MS tem mais de 4 mil itens de traficantes para leilão

A documentação incompleta de muitos desses bens tem prejudicado a venda

Caminhão apreendido com mais de meia tonelada de maconha na fronteira - - Foto: Divulgação

Mato Grosso do Sul tem mais de quatro mil itens confiscados de traficantes para serem levados à leilão. Dados do Ministério da Justiça e Segurança Pública apontam para 4.071 bens armazenados em pátios policiais do Estado, mas 1.122 (28%) estão com a documentação incompleta. A maioria é de eletrônicos (645), seguido de veículos (382). São caminhões, caminhonetes e automóveis apreendidos no transporte de drogas e que tiveram perdimento em favor da União, para serem levados a leilão.

Por conta desse quadro, atualmente a grande preocupação da Secretaria Nacional de Políticas sobre Drogas (Senad) é identificar corretamente esses bens apreendidos para dar agilidade ao processo de venda.

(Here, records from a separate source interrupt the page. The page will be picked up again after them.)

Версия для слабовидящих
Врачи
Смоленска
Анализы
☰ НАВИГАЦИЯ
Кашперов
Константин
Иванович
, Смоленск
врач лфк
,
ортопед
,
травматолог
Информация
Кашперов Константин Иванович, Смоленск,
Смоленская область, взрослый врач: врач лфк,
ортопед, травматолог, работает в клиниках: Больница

Em 2019, a Senad arrecadou aproximadamente R$ 4,5 milhões com o leilão de bens apreendidos do tráfico. Até 40% desse total, que é destinado ao Fundo Nacional Antidrogas (Funad), retornam para as polícias responsáveis pela apreensão, sendo revertido em investimentos em estrutura, equipamentos e aquisição de outros instrumentos de repressão ao tráfico.

FACILIDADES

Por meio do Projeto CheckIn, a Secretaria Nacional de Políticas sobre Drogas passa a autorizar agentes policiais a inserirem informações e dados para atualização dos patrimônios apreendidos em operações e que ainda estão armazenados nos pátios das delegacias pelo País.

Ainda conforme a secretaria, há muita falta de informação sobre os bens apreendidos, o que tem dificultado a sua venda. Hoje o acervo de 12.823 bens apreendidos e que ocupam pátios policiais de São Paulo, por exemplo, 3.695 (29%) estão com a documentação incompleta. A maioria é de produtos eletrônicos (1 538), em seguida veículos (1.673).

O Projeto CheckIn é uma plataforma que permite aos policiais fazerem a inclusão de dados de bens recolhidos no âmbito de operações contra organizações do tráfico.

Para a Senad, a definição da localização exata dos bens tomados do tráfico é fundamental para direcioná-los à venda por meio de leilões. A meta é evitar a rápida desvalorização dos patrimônios e a geração de custos de manutenção para o Estado.

Por outro lado, uma das estratégias de atuação da Polícia Federal nos últimos anos tem sido atacar as finanças dos grupos criminosos, principalmente do narcotráfico. Esse tipo de ação  ajuda a desmontar os grupos, dificultando ou mesmo inviabilizando a sua reativação. Somente no ano passado, a a Polícia Federal conseguiu atingir mais uma vez uma cifra expressiva de solicitações de sequestro de valores que circulavam no crime organizado. Em decorrência de investigações de lavagem de dinheiro do tráfico de drogas, foi possível bloquear mais de R$ 650 milhões, dinheiro que deixou de financiar ações criminosas em vários países.

Os números confirmam o empenho da Instituição em promover a descapitalização financeira de organizações criminosas. O trabalho da PF consiste na identificação dos fluxos desses capitais provenientes de crimes e, em decorrência disso, posterior sequestro de bens e bloqueio de contas bancárias dos integrantes desses grupos. O foco do trabalho da PF na descapitalização financeira de grupos envolvidos com lavagem de dinheiro do tráfico de drogas rendeu, nos últimos cinco anos, a retirada de circulação de mais de R$ 2 bilhões.